Managing Big Data{2}


The exponential growth of computed data has become more and more difficult to manage.  Big data  refers to a collection of data that can be so large and complex, that traditional data management techniques cannot consistently manage due to the unpredictable variation in data.  Any average person today generates large amounts of data daily, with their mobile devices, computers, and Internet activity and behaviors.  All of these bits and details of data can add up to a significant amount.  Big data challenges are characterized by volume, velocity, and variety.  Volume is big data’s greatest challenge because even though some companies may be able to store vast amounts of data, they are not able to process it into meaningful information due to its sheer size.  Velocity is the “speed” in which the data flows.  Some organization’s servers cannot handle the increasing amount of demand.  In addition, large amounts of unstructured data such as photos, audio, and video have begun to flood in from the multitude of social networking outlets such as Facebook, Twitter, and YouTube, and are constantly streamed in real-time to billions of users.  Within the past decade, the significant increase in mobile products, such as cell phones and tablets, have also largely increased the demand for data services.  Lastly, the immense variety in data types make organizing and interpreting such data cumbersome.  Cisco forecasts that by 2017, annual global data center IP traffic will reach 7.7 zettabytes, or 8.26 billion terabytes.

 

One of the main problems with big data is that many organizations simply are not able to capture and process the data to become useful information due to its complexity or large volume.  These missed opportunities to analyze potentially valuable data can be costly.  In a report done by MGI and McKinsey & Company reports that, “If US healthcare were to use big data creatively and effectively to drive efficiency and quality, the sector could create more than $300 billion in value every year.”  As a whole, data vendor companies generated nearly $18.6 billion in revenue from related services, hardware, and software.  Wikibon estimates that by 2017, this revenue will reach nearly $50 billion.  Palantir, a pure-play data vendor, generated $418 million in revenue in 2013 from $191 million in 2012.  Amazon Web Services (AWS) has their own kind of big data management, which allows companies to organize their data on a cloud.  Some of its most popular customers consist of NASA/JPL, GE, Reddit, and Netflix.  In 2013, AWS generated an estimated $3.8 billion in revenue.  As large data management solutions from providers like AWS become more popular, more businesses will be able to benefit from the collection and processing of big data.

 

Hadoop, developed by Apache Software Foundation, is an open-source, scalable, cluster-based software framework for processing data. Hadoop utilizes some technologies originally developed by Google for indexing search and structural information. Two of Hadoop’s key modules are MapReduce and Hadoop Distributed File System (HDFS). HDFS manages data by replicating it across different clusters, which then uses a technology called MapReduce to coordinate multiple computations from multiple clusters at once. By separating the computation over many other clusters, data can be computed and retrieved much faster. Since data is replicated among other clusters, a high level of robustness and reliability can be achieved. Hadoop can also detect and compensate for any hardware failures on the clusters. Additionally, Hadoop’s software allows clusters to check each other’s data for inconsistencies and errors to keep maintain data integrity.
Today, companies like LinkedIn, Twitter, Facebook, EBay, and Yahoo! all utilize Hadoop to manage their big data, and provide their users with big data derived content. In 2011, Facebook needed to migrate its 30 petabytes of data (over 30,000 terabytes) to a larger data center in Pineville, Oregon. By utilizing Hadoop’s HDFS and MapReduce, migrating this immense amount of data was done quickly and without significant downtime or data loss.
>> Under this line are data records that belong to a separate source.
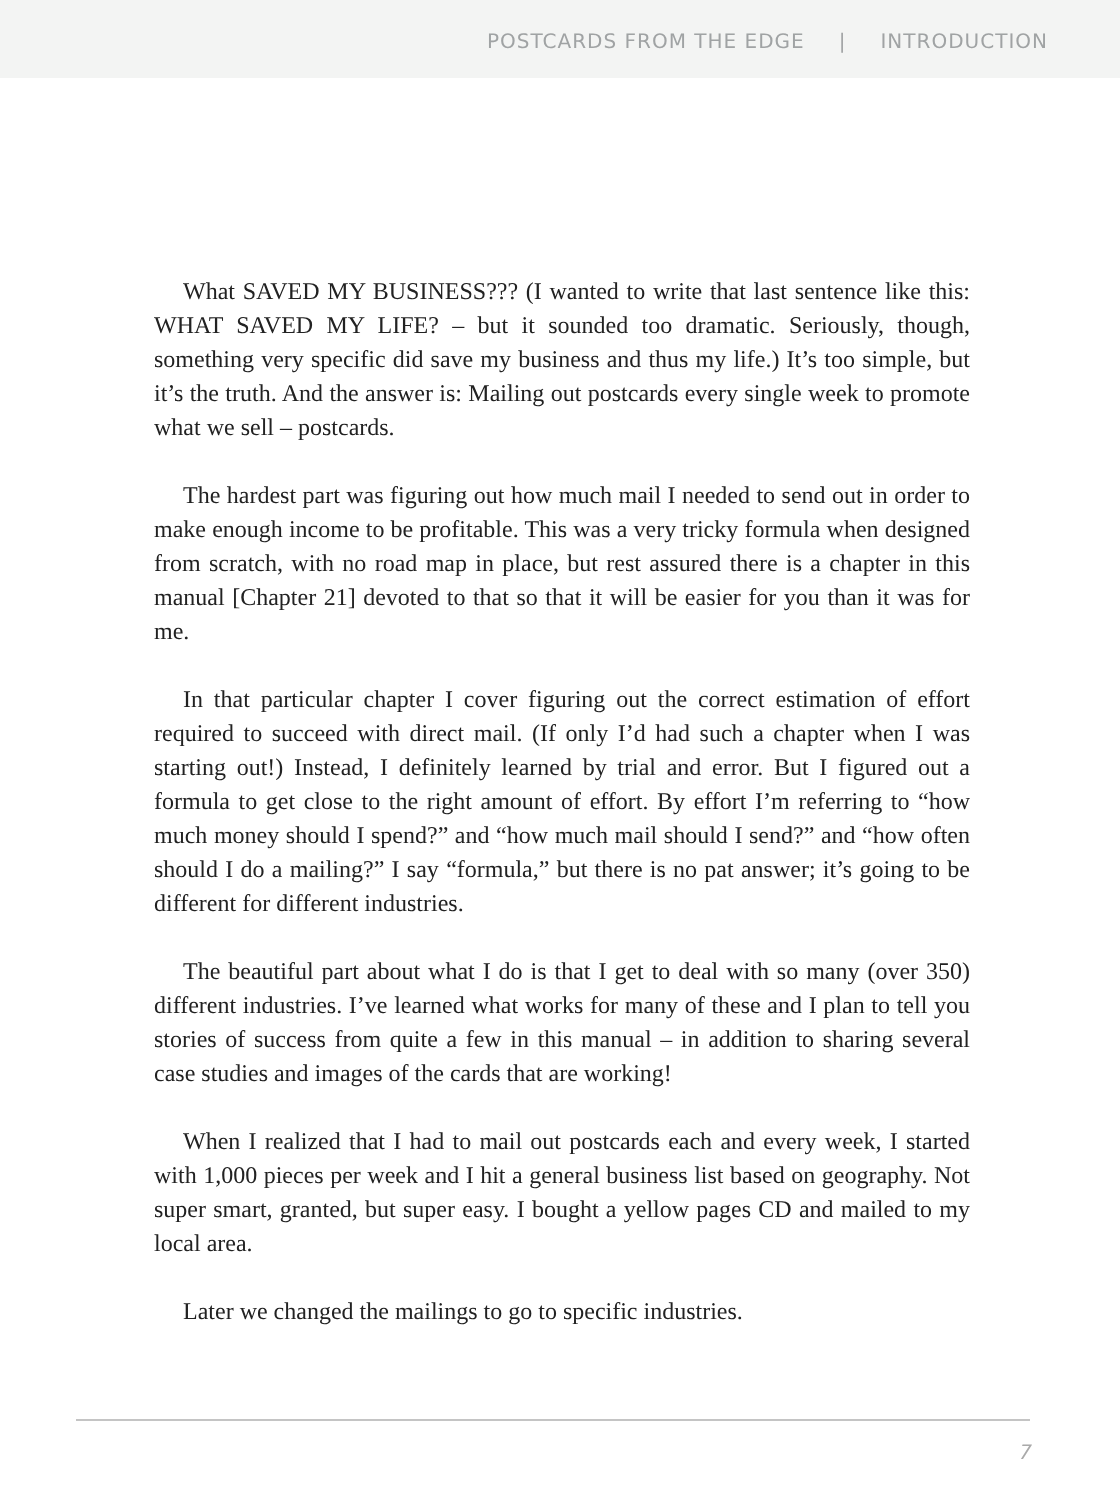POSTCARDS FROM THE EDGE | INTRODUCTION
What SAVED MY BUSINESS??? (I wanted to write that last sentence like this: WHAT SAVED MY LIFE? – but it sounded too dramatic. Seriously, though, something very specific did save my business and thus my life.) It’s too simple, but it’s the truth. And the answer is: Mailing out postcards every single week to promote what we sell – postcards.
The hardest part was figuring out how much mail I needed to send out in order to make enough income to be profitable. This was a very tricky formula when designed from scratch, with no road map in place, but rest assured there is a chapter in this manual [Chapter 21] devoted to that so that it will be easier for you than it was for me.
In that particular chapter I cover figuring out the correct estimation of effort required to succeed with direct mail. (If only I’d had such a chapter when I was starting out!) Instead, I definitely learned by trial and error. But I figured out a formula to get close to the right amount of effort. By effort I’m referring to “how much money should I spend?” and “how much mail should I send?” and “how often should I do a mailing?” I say “formula,” but there is no pat answer; it’s going to be different for different industries.
The beautiful part about what I do is that I get to deal with so many (over 350) different industries. I’ve learned what works for many of these and I plan to tell you stories of success from quite a few in this manual – in addition to sharing several case studies and images of the cards that are working!
When I realized that I had to mail out postcards each and every week, I started with 1,000 pieces per week and I hit a general business list based on geography. Not super smart, granted, but super easy. I bought a yellow pages CD and mailed to my local area.
Later we changed the mailings to go to specific industries.
7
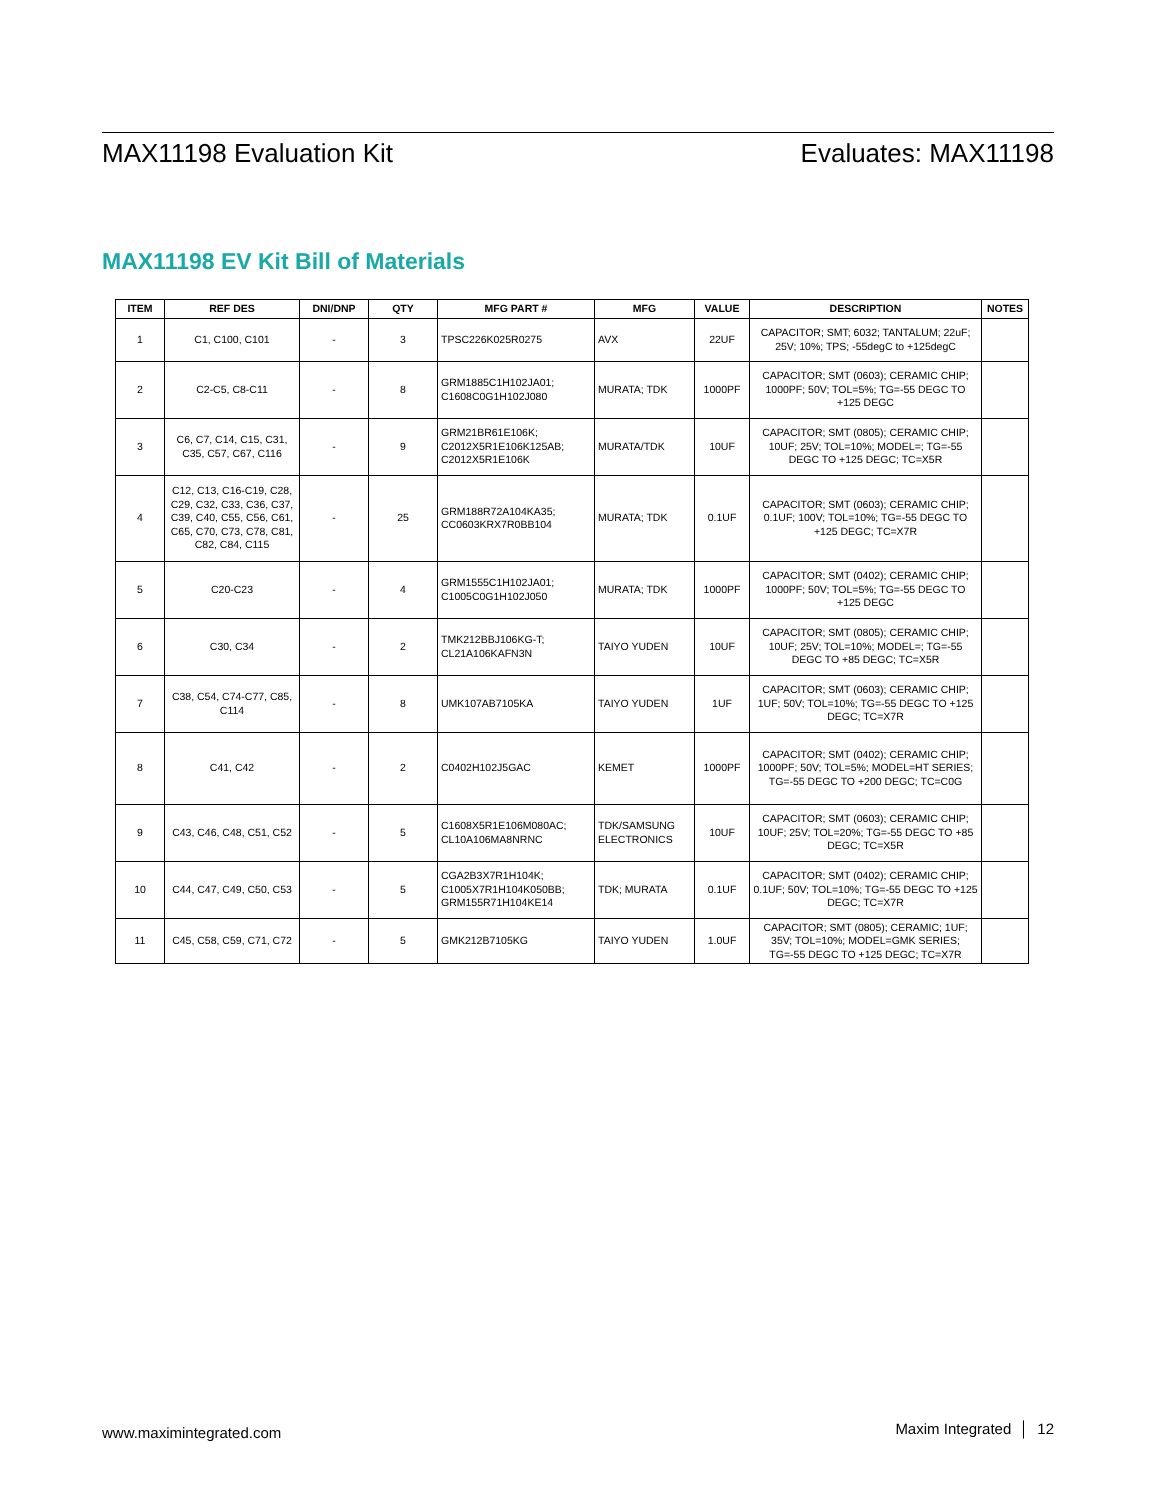MAX11198 Evaluation Kit Evaluates: MAX11198
MAX11198 EV Kit Bill of Materials
| ITEM | REF DES | DNI/DNP | QTY | MFG PART # | MFG | VALUE | DESCRIPTION | NOTES |
| --- | --- | --- | --- | --- | --- | --- | --- | --- |
| 1 | C1, C100, C101 | - | 3 | TPSC226K025R0275 | AVX | 22UF | CAPACITOR; SMT; 6032; TANTALUM; 22uF; 25V; 10%; TPS; -55degC to +125degC | |
| 2 | C2-C5, C8-C11 | - | 8 | GRM1885C1H102JA01; C1608C0G1H102J080 | MURATA; TDK | 1000PF | CAPACITOR; SMT (0603); CERAMIC CHIP; 1000PF; 50V; TOL=5%; TG=-55 DEGC TO +125 DEGC | |
| 3 | C6, C7, C14, C15, C31, C35, C57, C67, C116 | - | 9 | GRM21BR61E106K; C2012X5R1E106K125AB; C2012X5R1E106K | MURATA/TDK | 10UF | CAPACITOR; SMT (0805); CERAMIC CHIP; 10UF; 25V; TOL=10%; MODEL=; TG=-55 DEGC TO +125 DEGC; TC=X5R | |
| 4 | C12, C13, C16-C19, C28, C29, C32, C33, C36, C37, C39, C40, C55, C56, C61, C65, C70, C73, C78, C81, C82, C84, C115 | - | 25 | GRM188R72A104KA35; CC0603KRX7R0BB104 | MURATA; TDK | 0.1UF | CAPACITOR; SMT (0603); CERAMIC CHIP; 0.1UF; 100V; TOL=10%; TG=-55 DEGC TO +125 DEGC; TC=X7R | |
| 5 | C20-C23 | - | 4 | GRM1555C1H102JA01; C1005C0G1H102J050 | MURATA; TDK | 1000PF | CAPACITOR; SMT (0402); CERAMIC CHIP; 1000PF; 50V; TOL=5%; TG=-55 DEGC TO +125 DEGC | |
| 6 | C30, C34 | - | 2 | TMK212BBJ106KG-T; CL21A106KAFN3N | TAIYO YUDEN | 10UF | CAPACITOR; SMT (0805); CERAMIC CHIP; 10UF; 25V; TOL=10%; MODEL=; TG=-55 DEGC TO +85 DEGC; TC=X5R | |
| 7 | C38, C54, C74-C77, C85, C114 | - | 8 | UMK107AB7105KA | TAIYO YUDEN | 1UF | CAPACITOR; SMT (0603); CERAMIC CHIP; 1UF; 50V; TOL=10%; TG=-55 DEGC TO +125 DEGC; TC=X7R | |
| 8 | C41, C42 | - | 2 | C0402H102J5GAC | KEMET | 1000PF | CAPACITOR; SMT (0402); CERAMIC CHIP; 1000PF; 50V; TOL=5%; MODEL=HT SERIES; TG=-55 DEGC TO +200 DEGC; TC=C0G | |
| 9 | C43, C46, C48, C51, C52 | - | 5 | C1608X5R1E106M080AC; CL10A106MA8NRNC | TDK/SAMSUNG ELECTRONICS | 10UF | CAPACITOR; SMT (0603); CERAMIC CHIP; 10UF; 25V; TOL=20%; TG=-55 DEGC TO +85 DEGC; TC=X5R | |
| 10 | C44, C47, C49, C50, C53 | - | 5 | CGA2B3X7R1H104K; C1005X7R1H104K050BB; GRM155R71H104KE14 | TDK; MURATA | 0.1UF | CAPACITOR; SMT (0402); CERAMIC CHIP; 0.1UF; 50V; TOL=10%; TG=-55 DEGC TO +125 DEGC; TC=X7R | |
| 11 | C45, C58, C59, C71, C72 | - | 5 | GMK212B7105KG | TAIYO YUDEN | 1.0UF | CAPACITOR; SMT (0805); CERAMIC; 1UF; 35V; TOL=10%; MODEL=GMK SERIES; TG=-55 DEGC TO +125 DEGC; TC=X7R | |
www.maximintegrated.com Maxim Integrated │ 12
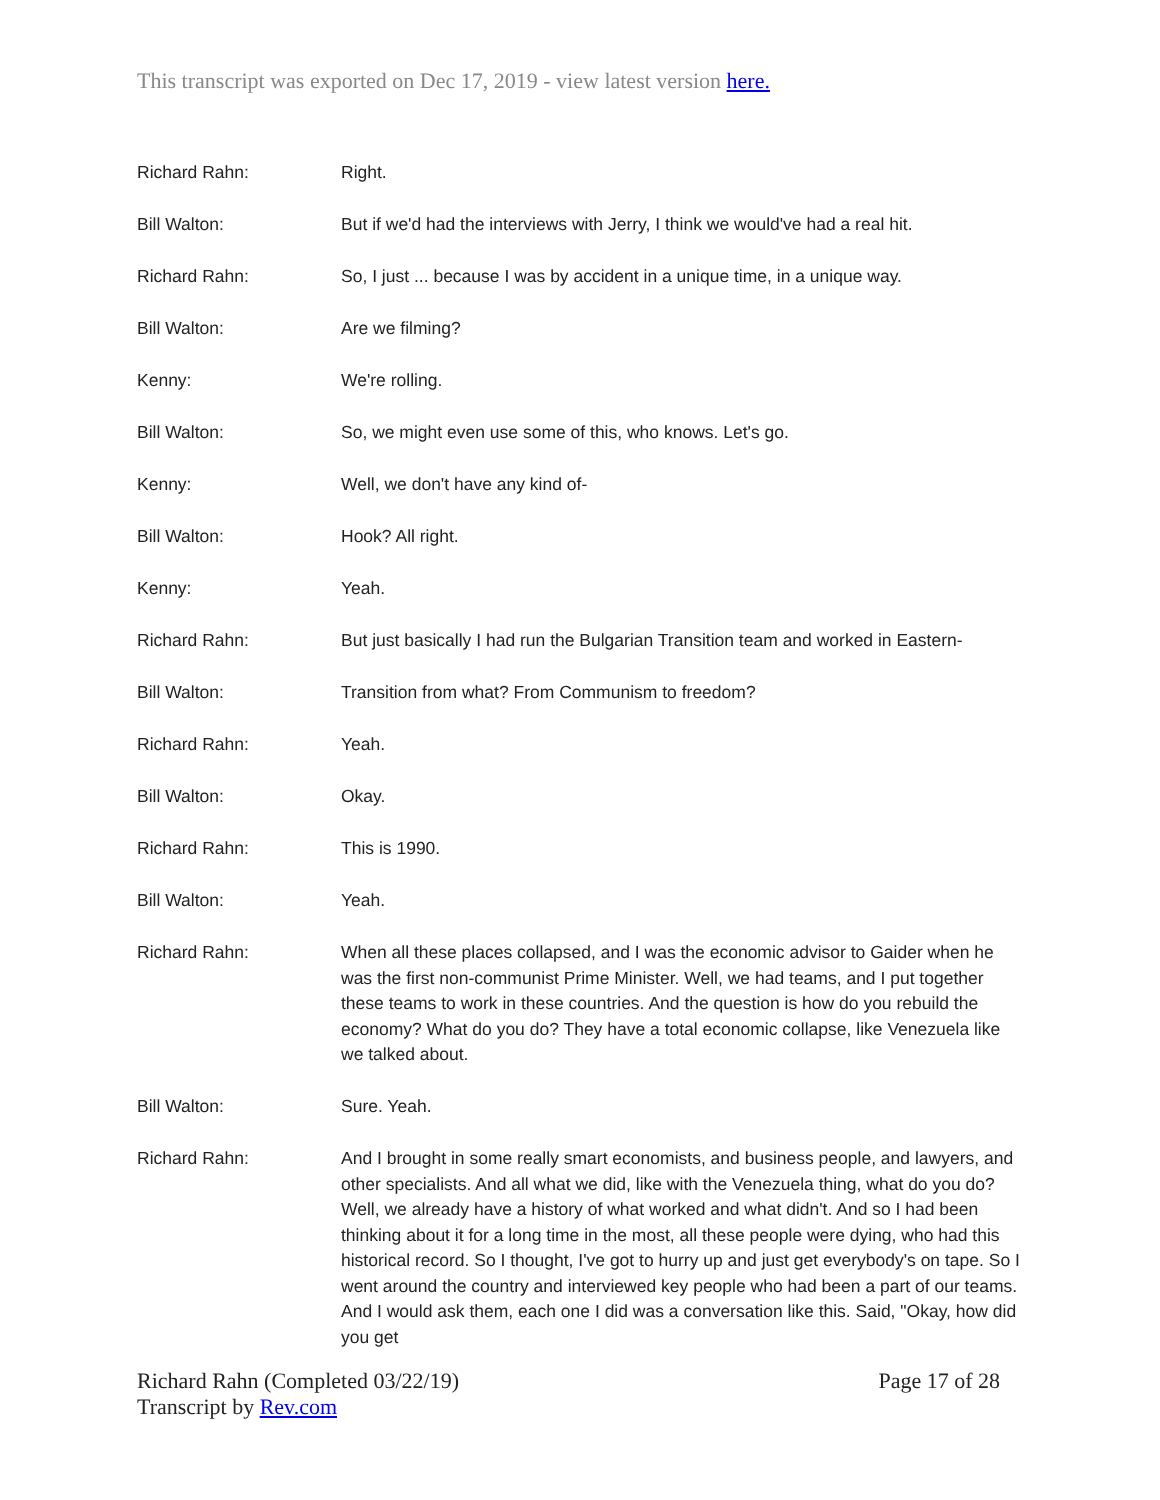This transcript was exported on Dec 17, 2019 - view latest version here.
Richard Rahn: Right.
Bill Walton: But if we'd had the interviews with Jerry, I think we would've had a real hit.
Richard Rahn: So, I just ... because I was by accident in a unique time, in a unique way.
Bill Walton: Are we filming?
Kenny: We're rolling.
Bill Walton: So, we might even use some of this, who knows. Let's go.
Kenny: Well, we don't have any kind of-
Bill Walton: Hook? All right.
Kenny: Yeah.
Richard Rahn: But just basically I had run the Bulgarian Transition team and worked in Eastern-
Bill Walton: Transition from what? From Communism to freedom?
Richard Rahn: Yeah.
Bill Walton: Okay.
Richard Rahn: This is 1990.
Bill Walton: Yeah.
Richard Rahn: When all these places collapsed, and I was the economic advisor to Gaider when he was the first non-communist Prime Minister. Well, we had teams, and I put together these teams to work in these countries. And the question is how do you rebuild the economy? What do you do? They have a total economic collapse, like Venezuela like we talked about.
Bill Walton: Sure. Yeah.
Richard Rahn: And I brought in some really smart economists, and business people, and lawyers, and other specialists. And all what we did, like with the Venezuela thing, what do you do? Well, we already have a history of what worked and what didn't. And so I had been thinking about it for a long time in the most, all these people were dying, who had this historical record. So I thought, I've got to hurry up and just get everybody's on tape. So I went around the country and interviewed key people who had been a part of our teams. And I would ask them, each one I did was a conversation like this. Said, "Okay, how did you get
Richard Rahn (Completed 03/22/19)
Transcript by Rev.com
Page 17 of 28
Companies and organizations should do their best to manage and interpret big data. By processing big data, they can take advantage of price optimization, staffing analysis, historical data analysis, and much more. Using technologies such as Hadoop to process the multitude of multi-structured data can help reduce time wasted on processing data with traditional database methods.

 

Sources

——————————————————————
Kelly, J. “Big Data Vendor Revenue And Market Forecast 2013-2017.” Wikibon. N.p., 11 Feb. 2014. Web. 12 Feb. 2014. http://wikibon.org/wiki/v/Big_Data_Vendor_Revenue_and_Market_Forecast_2013-2017.
Laney, D. “Deja VVU.” Web log post. Gartner. N.p., 14 Jan. 2012. Web. 11 Feb. 2014. http://blogs.gartner.com/doug-laney/deja-vvvue-others-claiming-gartners-volume-velocity-variety-construct-for-big-data/.
Big Data: The next Frontier for Innovation, Competition, and Productivity. Rep. MGI, 11 May 2011. Web. 11 Feb. 2014. http://www.mckinsey.com/insights/business_technology/big_data_the_next_frontier_for_innovation.
McKendrick, Joe. “Hadoop Enters the Enterprise Mainstream, and Big Data Will Never Be the Same.” Database Trends and Applications 26.1 (2012): 4-8. ABI/INFORM. Web. 11 Feb. 2014.